3. Letting go of negativity and refusing to engage when others won’t. I live in a conservative town, and though folks have been extremely kind to me I know that there are a few who would like to play politics with my situation. There have been a couple of emails and Facebook posts with snarky comments. But I simply refuse to let negative thoughts add to my COVID-19 woes. How? Look below.

4. Never forgetting my core values. Each day for more than twenty years, I’ve started with a few mantras. I say the Serenity Prayer first and then voice the following:

• Start with love. End with Love.
• Take the high road and assume folks mean well.
• Visualize your best-self and walk toward that vision.

When I find myself becoming angry or frustrated by negativity from others be it ambient or directed right at me, I go through the mantras again. It doesn’t always work, but it does most of the time.

This Too Shall Pass

Several times while writing this piece I’ve asked myself why I am writing it at all. How does this post add to the value of The Heart of the School blog? The answer is, I don’t know. Maybe it doesn’t. But I am an educator and I have COVID-19, and for whatever reason, it feels worth it to post these thoughts and feelings.

Above, I shared what a member of my teaching team wrote, “Rita, I know you weren’t here to see it, but you’d be so proud of what your staff accomplished.”

I am so proud.

Not only of my staff, but of all of us.

Educators, we are on the front lines here. Thank you for all you are doing to keep kids learning and keep them feeling seen, heard, and loved. This pandemic will pass. The dizziness whiplash of social media voices declaring us heroes or enemies will rattle on. Ignore it.
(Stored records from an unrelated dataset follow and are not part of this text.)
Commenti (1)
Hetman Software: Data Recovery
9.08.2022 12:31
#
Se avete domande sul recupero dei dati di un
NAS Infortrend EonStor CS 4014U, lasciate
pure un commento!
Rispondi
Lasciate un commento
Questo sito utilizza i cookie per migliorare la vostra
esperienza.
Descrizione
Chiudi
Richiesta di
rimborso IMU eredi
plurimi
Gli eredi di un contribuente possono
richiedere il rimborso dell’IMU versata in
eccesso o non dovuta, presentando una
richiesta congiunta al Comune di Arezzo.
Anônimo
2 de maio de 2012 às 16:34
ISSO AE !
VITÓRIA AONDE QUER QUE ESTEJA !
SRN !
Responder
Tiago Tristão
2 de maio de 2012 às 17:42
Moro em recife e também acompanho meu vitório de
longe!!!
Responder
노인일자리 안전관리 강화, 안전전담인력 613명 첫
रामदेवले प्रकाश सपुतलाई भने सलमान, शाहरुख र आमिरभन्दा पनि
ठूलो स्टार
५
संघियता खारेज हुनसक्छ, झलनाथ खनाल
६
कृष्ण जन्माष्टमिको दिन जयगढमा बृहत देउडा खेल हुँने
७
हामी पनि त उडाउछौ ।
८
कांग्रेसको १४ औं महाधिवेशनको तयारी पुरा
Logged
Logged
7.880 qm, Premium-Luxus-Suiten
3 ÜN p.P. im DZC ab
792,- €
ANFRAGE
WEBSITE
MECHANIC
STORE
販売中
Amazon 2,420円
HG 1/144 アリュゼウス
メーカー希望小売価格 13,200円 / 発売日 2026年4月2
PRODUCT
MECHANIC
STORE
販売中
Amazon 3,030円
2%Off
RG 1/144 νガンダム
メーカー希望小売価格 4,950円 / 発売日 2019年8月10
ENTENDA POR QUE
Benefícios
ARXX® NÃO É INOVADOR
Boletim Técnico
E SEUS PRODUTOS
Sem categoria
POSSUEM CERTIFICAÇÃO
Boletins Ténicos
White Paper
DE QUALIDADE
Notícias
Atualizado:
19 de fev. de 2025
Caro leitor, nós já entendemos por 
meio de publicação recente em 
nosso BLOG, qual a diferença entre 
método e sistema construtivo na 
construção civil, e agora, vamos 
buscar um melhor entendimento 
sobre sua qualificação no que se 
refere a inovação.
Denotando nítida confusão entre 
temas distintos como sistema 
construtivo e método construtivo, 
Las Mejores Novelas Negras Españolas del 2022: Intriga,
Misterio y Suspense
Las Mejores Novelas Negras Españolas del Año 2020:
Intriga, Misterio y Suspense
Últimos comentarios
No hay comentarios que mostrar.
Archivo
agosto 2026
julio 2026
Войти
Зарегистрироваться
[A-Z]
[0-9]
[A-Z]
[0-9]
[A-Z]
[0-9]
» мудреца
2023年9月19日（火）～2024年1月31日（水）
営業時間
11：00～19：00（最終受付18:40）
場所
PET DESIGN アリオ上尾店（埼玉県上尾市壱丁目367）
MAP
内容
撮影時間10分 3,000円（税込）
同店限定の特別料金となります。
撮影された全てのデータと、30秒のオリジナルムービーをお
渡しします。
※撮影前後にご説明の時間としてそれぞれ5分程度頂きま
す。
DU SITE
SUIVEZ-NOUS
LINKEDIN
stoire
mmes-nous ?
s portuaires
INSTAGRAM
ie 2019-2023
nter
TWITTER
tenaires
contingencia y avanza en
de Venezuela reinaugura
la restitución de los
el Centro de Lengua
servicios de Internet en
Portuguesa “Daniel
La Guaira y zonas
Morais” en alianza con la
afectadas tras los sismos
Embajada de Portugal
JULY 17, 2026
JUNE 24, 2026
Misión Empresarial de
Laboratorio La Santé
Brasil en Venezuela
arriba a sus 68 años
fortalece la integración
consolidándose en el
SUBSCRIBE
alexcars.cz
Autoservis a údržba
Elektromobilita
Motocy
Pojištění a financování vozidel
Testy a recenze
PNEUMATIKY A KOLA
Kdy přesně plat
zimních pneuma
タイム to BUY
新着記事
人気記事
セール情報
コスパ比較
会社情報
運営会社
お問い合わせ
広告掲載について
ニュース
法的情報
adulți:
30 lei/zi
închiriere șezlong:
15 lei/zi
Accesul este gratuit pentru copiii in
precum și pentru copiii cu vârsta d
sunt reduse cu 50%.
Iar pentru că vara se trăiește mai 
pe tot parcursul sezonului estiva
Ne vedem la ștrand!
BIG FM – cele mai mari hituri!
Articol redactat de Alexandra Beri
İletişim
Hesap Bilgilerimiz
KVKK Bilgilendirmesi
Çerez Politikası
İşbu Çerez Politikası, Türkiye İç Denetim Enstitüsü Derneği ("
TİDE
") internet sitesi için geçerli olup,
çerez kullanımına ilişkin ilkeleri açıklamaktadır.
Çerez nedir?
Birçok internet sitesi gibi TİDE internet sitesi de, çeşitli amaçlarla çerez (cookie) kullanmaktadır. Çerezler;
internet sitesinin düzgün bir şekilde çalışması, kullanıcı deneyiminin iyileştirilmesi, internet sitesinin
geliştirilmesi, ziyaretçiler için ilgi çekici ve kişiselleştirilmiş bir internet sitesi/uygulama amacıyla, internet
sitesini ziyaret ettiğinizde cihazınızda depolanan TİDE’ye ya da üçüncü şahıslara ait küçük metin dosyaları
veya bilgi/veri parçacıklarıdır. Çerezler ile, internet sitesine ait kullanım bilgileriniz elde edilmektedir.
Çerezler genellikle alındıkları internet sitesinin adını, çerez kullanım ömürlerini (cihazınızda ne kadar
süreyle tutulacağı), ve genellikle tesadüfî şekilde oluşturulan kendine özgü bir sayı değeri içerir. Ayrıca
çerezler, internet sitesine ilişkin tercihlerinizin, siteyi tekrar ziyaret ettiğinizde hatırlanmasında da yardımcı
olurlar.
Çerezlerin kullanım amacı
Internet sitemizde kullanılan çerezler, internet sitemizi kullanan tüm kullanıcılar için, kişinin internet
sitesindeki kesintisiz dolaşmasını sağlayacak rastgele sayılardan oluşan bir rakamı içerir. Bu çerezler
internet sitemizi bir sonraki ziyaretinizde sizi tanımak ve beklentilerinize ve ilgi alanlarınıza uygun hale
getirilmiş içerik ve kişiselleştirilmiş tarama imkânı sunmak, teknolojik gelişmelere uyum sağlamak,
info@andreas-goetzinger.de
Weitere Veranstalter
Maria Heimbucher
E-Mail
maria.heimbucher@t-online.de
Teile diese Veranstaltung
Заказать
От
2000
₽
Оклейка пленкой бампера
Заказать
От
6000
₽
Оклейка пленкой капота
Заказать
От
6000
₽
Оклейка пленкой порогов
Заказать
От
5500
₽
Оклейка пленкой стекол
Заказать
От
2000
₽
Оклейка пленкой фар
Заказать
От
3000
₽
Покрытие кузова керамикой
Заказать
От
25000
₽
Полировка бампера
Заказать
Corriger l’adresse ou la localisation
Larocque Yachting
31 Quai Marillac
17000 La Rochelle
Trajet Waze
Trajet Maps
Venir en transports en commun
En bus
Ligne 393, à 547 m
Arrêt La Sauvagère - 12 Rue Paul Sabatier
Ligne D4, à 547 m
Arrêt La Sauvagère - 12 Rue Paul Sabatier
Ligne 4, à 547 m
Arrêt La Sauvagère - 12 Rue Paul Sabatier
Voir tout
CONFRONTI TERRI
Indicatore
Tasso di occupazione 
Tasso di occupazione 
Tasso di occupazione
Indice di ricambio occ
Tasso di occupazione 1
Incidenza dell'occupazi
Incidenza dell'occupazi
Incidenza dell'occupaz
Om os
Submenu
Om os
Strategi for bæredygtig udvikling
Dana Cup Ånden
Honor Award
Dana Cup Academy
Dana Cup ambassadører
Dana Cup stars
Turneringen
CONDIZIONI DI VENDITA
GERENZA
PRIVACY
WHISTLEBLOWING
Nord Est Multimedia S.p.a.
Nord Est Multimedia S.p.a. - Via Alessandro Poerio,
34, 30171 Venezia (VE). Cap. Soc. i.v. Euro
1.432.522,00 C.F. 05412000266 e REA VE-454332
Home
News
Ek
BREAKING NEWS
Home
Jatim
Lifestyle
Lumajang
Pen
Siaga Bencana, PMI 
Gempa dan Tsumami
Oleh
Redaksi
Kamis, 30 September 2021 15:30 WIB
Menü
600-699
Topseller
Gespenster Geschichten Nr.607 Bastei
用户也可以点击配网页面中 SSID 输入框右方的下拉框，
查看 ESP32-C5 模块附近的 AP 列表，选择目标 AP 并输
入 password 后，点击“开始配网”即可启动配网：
What won’t pass is the impact each of you has made in the lives of the community members you serve. Never forget that.

Rita Platt

Rita Platt (@ritaplatt) is a National Board Certified Teacher and a self-proclaimed #edudork with master’s degrees in reading, library, and leadership. Her experience includes teaching learners in remote Alaskan villages, inner cities, and rural communities. She currently is a school principal, teaches graduate courses for the Professional Development Institute and writes for We Teach We Learn. Rita's first book,Working Hard, Working Happy: Cultivating a Culture of Effort and Joy in the Classroom (Routledge/MiddleWeb), was published in July 2019.

2 Responses

  1. Margaret Drake says:

    First of all, thank you for blogging. My daughter is a kindergarten teacher. She teaches virtually within the school. Her principal served lunch with a mask 4 days ago, and just announced that she has Covid. In two days she’ll be traveling to see family for Christmas. Do you think she should stay home? Thank you for your advice and your dedication to your staff and pupils!!
    Do you think my daughter should forgo Christmas

    • Rita Platt says:

      Golly, Margaret, I’m not qualified to give that kind of advice! I hope that all is well.